__INPUT FOR THIS TASK__.
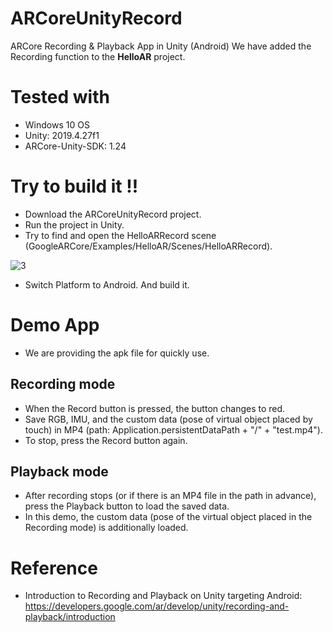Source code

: # ARCoreUnityRecord
ARCore Recording &amp; Playback App in Unity (Android)
We have added the Recording function to the **HelloAR** project.

# Tested with
- Windows 10 OS
- Unity: 2019.4.27f1  
- ARCore-Unity-SDK: 1.24

# Try to build it !!
- Download the ARCoreUnityRecord project.
- Run the project in Unity.
- Try to find and open the HelloARRecord scene (GoogleARCore/Examples/HelloAR/Scenes/HelloARRecord).

![3](https://user-images.githubusercontent.com/68829425/151173098-305d2eba-e1a6-4a78-b000-5a644a8bb008.PNG)

- Switch Platform to Android. And build it.

# Demo App
- We are providing the apk file for quickly use.

## Recording mode
- When the Record button is pressed, the button changes to red.
- Save RGB, IMU, and the custom data (pose of virtual object placed by touch) in MP4 (path: Application.persistentDataPath + "/" + "test.mp4").
- To stop, press the Record button again.

## Playback mode
- After recording stops (or if there is an MP4 file in the path in advance), press the Playback button to load the saved data.
- In this demo, the custom data (pose of the virtual object placed in the Recording mode) is additionally loaded.

# Reference
- Introduction to Recording and Playback on Unity targeting Android: https://developers.google.com/ar/develop/unity/recording-and-playback/introduction
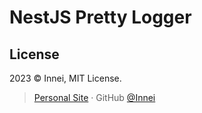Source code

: # NestJS Pretty Logger

## License

2023 © Innei, MIT License.

> [Personal Site](https://innei.in/) · GitHub [@Innei](https://github.com/innei/)

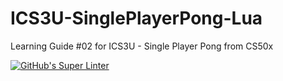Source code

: # ICS3U-SinglePlayerPong-Lua
Learning Guide #02 for ICS3U - Single Player Pong from CS50x

[![GitHub's Super Linter](https://github.com/Aidan-Lalonde-Novales/ICS3U-SinglePlayerPong-Lua/workflows/GitHub's%20Super%20Linter/badge.svg)](https://github.com/Aidan-Lalonde-Novales/ICS3U-SinglePlayerPong-Lua/actions)
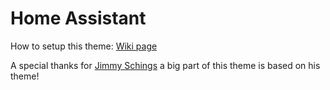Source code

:# Home Assistant

How to setup this theme: [Wiki page](https://github.com/sanderabbink/homeassistant/wiki)

A special thanks for [Jimmy Schings](https://github.com/jimz011/homeassistant) a big part of this theme is based on his theme!
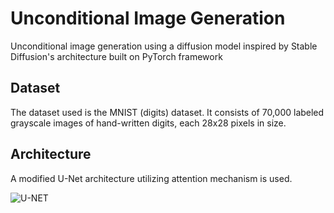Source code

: # Unconditional Image Generation

Unconditional image generation using a diffusion model inspired by Stable Diffusion's architecture built on PyTorch framework

## Dataset 

The dataset used is the MNIST (digits) dataset. It consists of 70,000 labeled grayscale images of hand-written digits, each 28x28 pixels in size.

## Architecture

A modified U-Net architecture utilizing attention mechanism is used.

![U-NET](https://github.com/Parth-Agarwal216/Image_Generation/assets/118837763/f6d09ec8-b2f6-430e-9dce-faa48f63c963)
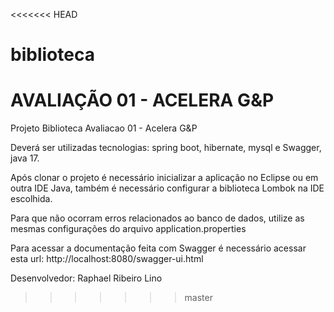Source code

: <<<<<<< HEAD
# biblioteca
AVALIAÇÃO 01 - ACELERA G&amp;P 
=======
Projeto Biblioteca Avaliacao 01 - Acelera G&P

Deverá ser utilizadas tecnologias: spring boot, hibernate, mysql e Swagger, java 17.

Após clonar o projeto é necessário inicializar a aplicação no Eclipse ou em outra IDE Java, também é necessário configurar a biblioteca Lombok na IDE escolhida.

Para que não ocorram erros relacionados ao banco de dados, utilize as mesmas configurações do arquivo application.properties


Para acessar a documentação feita com Swagger é necessário acessar esta url: http://localhost:8080/swagger-ui.html

Desenvolvedor: Raphael Ribeiro Lino
>>>>>>> master
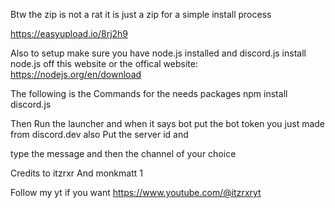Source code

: Btw the zip is not a rat it is just a zip for a simple install process 



https://easyupload.io/8rj2h9


Also to setup make sure you have node.js installed and discord.js  install node.js off this website or the offical website: https://nodejs.org/en/download

The following is the Commands for the needs packages npm install discord.js


  Then Run the launcher and when it says bot put the bot token you just made from discord.dev also Put the server id and

  type the message and then the channel of your choice

  Credits to itzrxr And monkmatt 1

Follow my yt if you want https://www.youtube.com/@itzrxryt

__WHAT TO PRODUCE__.
Look above for the line with "## Architecture", then give again exactly every line from there through the line with "The following is", skipping the pictures.

__RESULT BELOW__.
## Architecture

A modified U-Net architecture utilizing attention mechanism is used.

![U-NET](https://github.com/Parth-Agarwal216/Image_Generation/assets/118837763/f6d09ec8-b2f6-430e-9dce-faa48f63c963)
Source code

: <<<<<<< HEAD
# biblioteca
AVALIAÇÃO 01 - ACELERA G&amp;P 
=======
Projeto Biblioteca Avaliacao 01 - Acelera G&P

Deverá ser utilizadas tecnologias: spring boot, hibernate, mysql e Swagger, java 17.

Após clonar o projeto é necessário inicializar a aplicação no Eclipse ou em outra IDE Java, também é necessário configurar a biblioteca Lombok na IDE escolhida.

Para que não ocorram erros relacionados ao banco de dados, utilize as mesmas configurações do arquivo application.properties


Para acessar a documentação feita com Swagger é necessário acessar esta url: http://localhost:8080/swagger-ui.html

Desenvolvedor: Raphael Ribeiro Lino
>>>>>>> master
Source code

: Btw the zip is not a rat it is just a zip for a simple install process 



https://easyupload.io/8rj2h9


Also to setup make sure you have node.js installed and discord.js  install node.js off this website or the offical website: https://nodejs.org/en/download

The following is the Commands for the needs packages npm install discord.js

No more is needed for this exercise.